BACKGROUND: Mr F attends his dental surgery unhappy with the appearance of his upper front teeth which are misaligned and stained. He asks the dentist – Dr G – about having them crowned but is advised against this as the teeth appear healthy. An orthodontic referral is suggested but Mr F is not keen on protracted and expensive treatment.
He asks about veneers and Dr G explains that these will improve aesthetics but not realign the teeth. Mr F however requests a treatment plan and costs for placement of veneers at UR2, UR1 and UL1.
Two months later the teeth are prepared and temporaries are placed. Permanent veneers are cemented a week later. Flossed contacts and occlusion are checked and Mr F is happy with the appearance.

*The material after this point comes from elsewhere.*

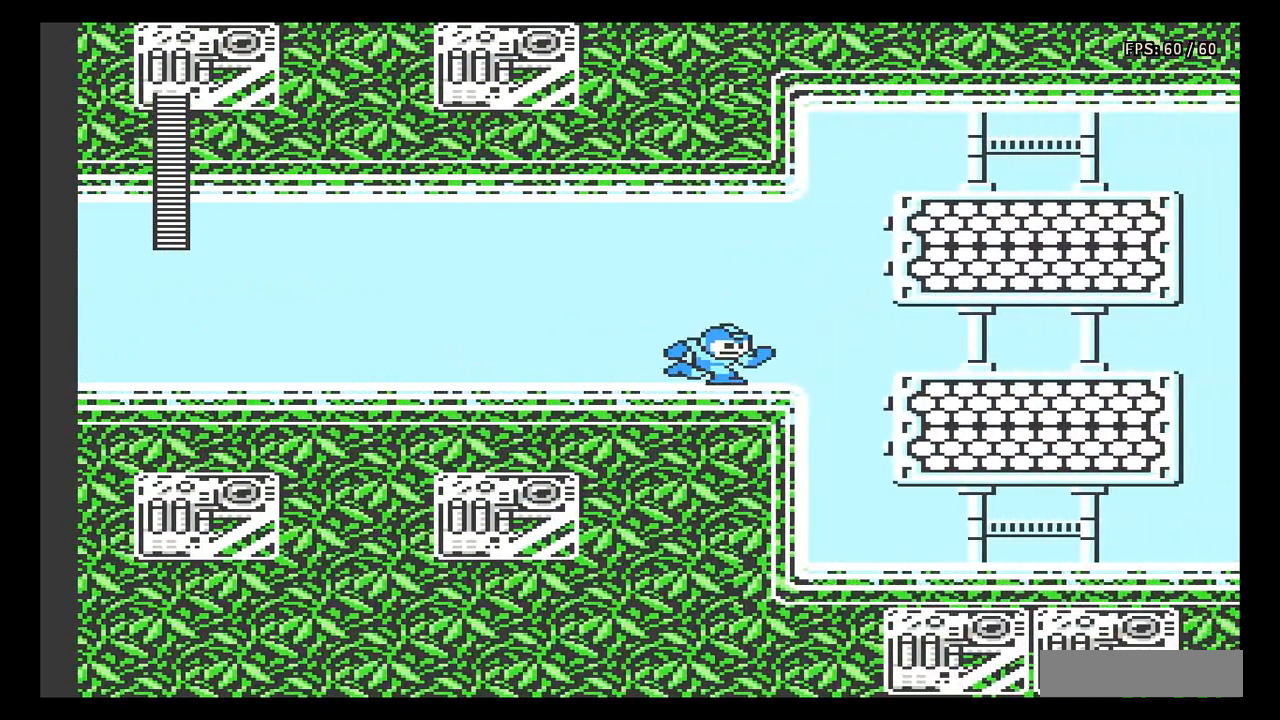
{"buttons": ["DPAD_RIGHT"], "events": []}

Mr F returns to the practice two weeks later complaining of sensitivity in the upper teeth and pain on biting. He also feels the veneers catching on the lower teeth. Dr G adjusts the bite and suggests a nightguard would help with possible teeth grinding.

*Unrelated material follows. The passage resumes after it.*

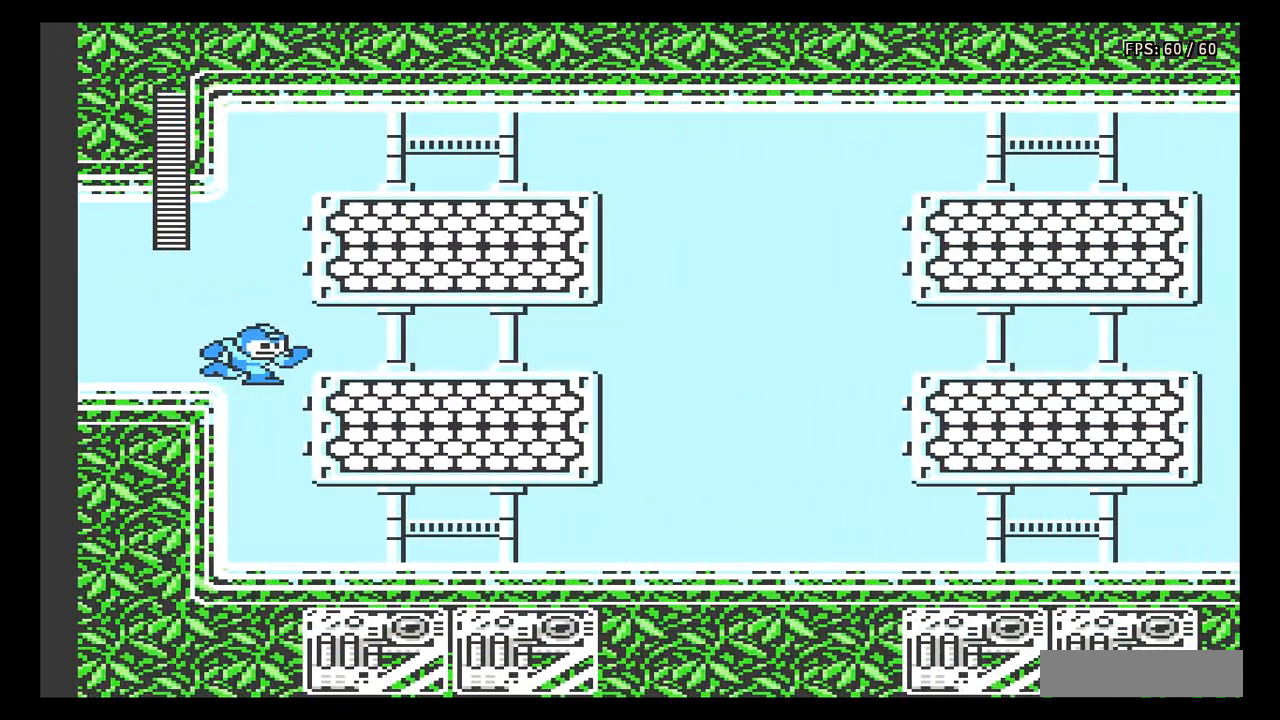
{"buttons": ["DPAD_RIGHT"], "events": []}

The dentist arranges for follow-up in a week. At this appointment Mr F reports that the sensitivity has eased a little. Dr G advises waiting to see if the sensitivity will settle before considering other options such as root canal treatment.
One month later Mr F is back at the surgery complaining of increased sensitivity in UR1 and UL1 to heat/cold and percussion. The upper gum is also tender to touch. Appropriate radiographs show no pathology apically in the teeth. However based on the clinical findings a diagnosis of irreversible pulpitis is made and Dr G discusses possible root canal treatment (RCT) as the symptoms are not improving. An appointment is made but this is later cancelled and one month later the practice receives a letter of claim for damages, alleging clinical negligence against Dr G.

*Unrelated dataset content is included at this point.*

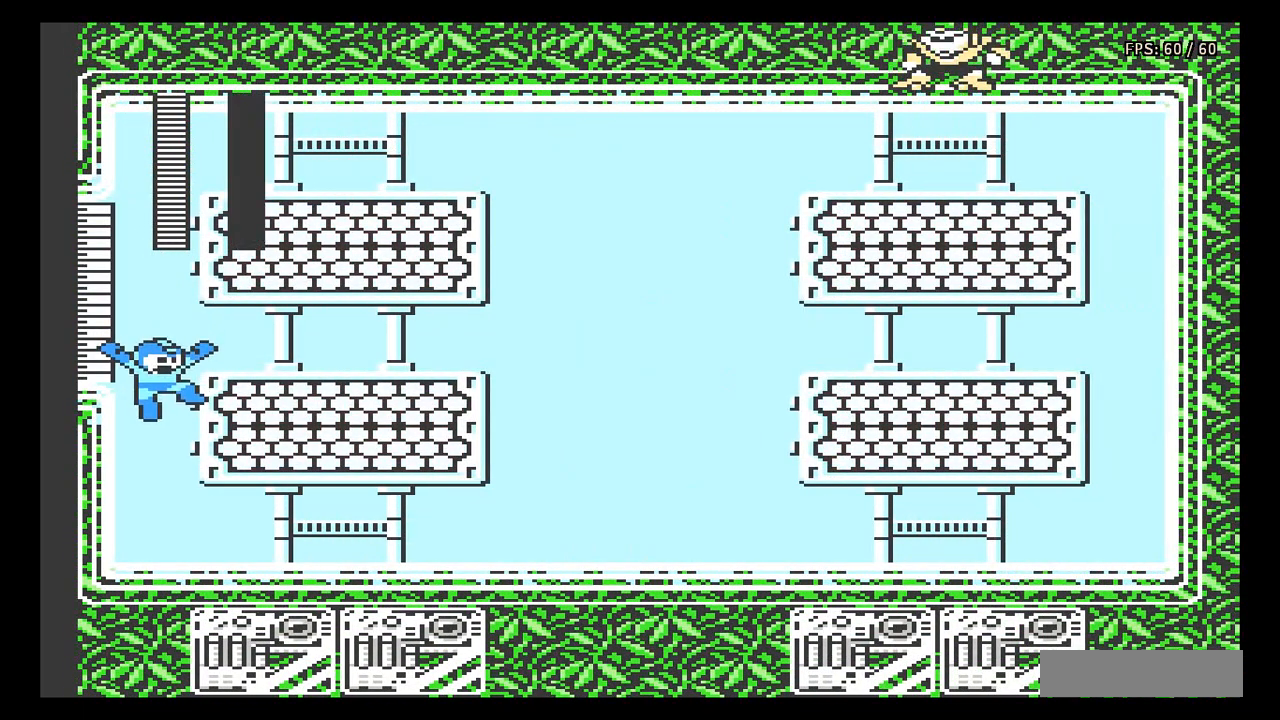
{"buttons": [], "events": [[233, "DPAD_RIGHT", "up"], [300, "B", "down"], [350, "B", "up"], [417, "B", "down"], [483, "B", "up"]]}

It transpires that Mr F has attended another dentist – Dr B – after debonding of the veneer at UR2. Dr B noted that a large amount of tooth tissue had been removed in the preparation of UR2 – more akin to crown provision. The dentist also diagnosed irreversible pulpitis in that tooth and in UR1 and UL1 and discussed treatment options. Subsequent debonding of the veneer at UR1 prior to RCT also revealed significant tissue loss.
ANALYSIS/OUTCOME: MDDUS in assisting Dr G commissions an expert report on the case from a primary dental care practitioner. Examining radiographs and clinical photographs taken by Dr B, the expert notes significant loss of tooth tissue in UR2 suggesting over preparation – i.e. too much tooth substance removed so that dentine is exposed or removed. This has undoubtedly lead to sensitivity which might have resolved once the veneer was fitted but only if the pulp had not been encroached upon.
The expert opines that the radiographic appearance of the tooth and the symptoms suffered by the patient all evidence the fact that Dr G over-prepared UR2 and so breached his duty of care to the patient. As a result the tooth will require root canal treatment with a reduced prognosis and further RCT in future.
A similar prognosis is likely for UR1 and UL1 with the reduced tooth tissue and the need for RCT – and the expert views this as a further breach of duty of care. However, he feels there can be no claim for a repeat cycle of veneers/crowns at UR1, UR2 and UL1 as this was always going to be necessary once the claimant agreed to have such restorative dentistry carried out.
MDDUS with the agreement of the member settles the claim out of court.
- Remove minimal tooth tissue necessary in veneer/crown preparation.
- Ensure all contraindications have been considered and discussed with the patient and those discussions recorded in the notes.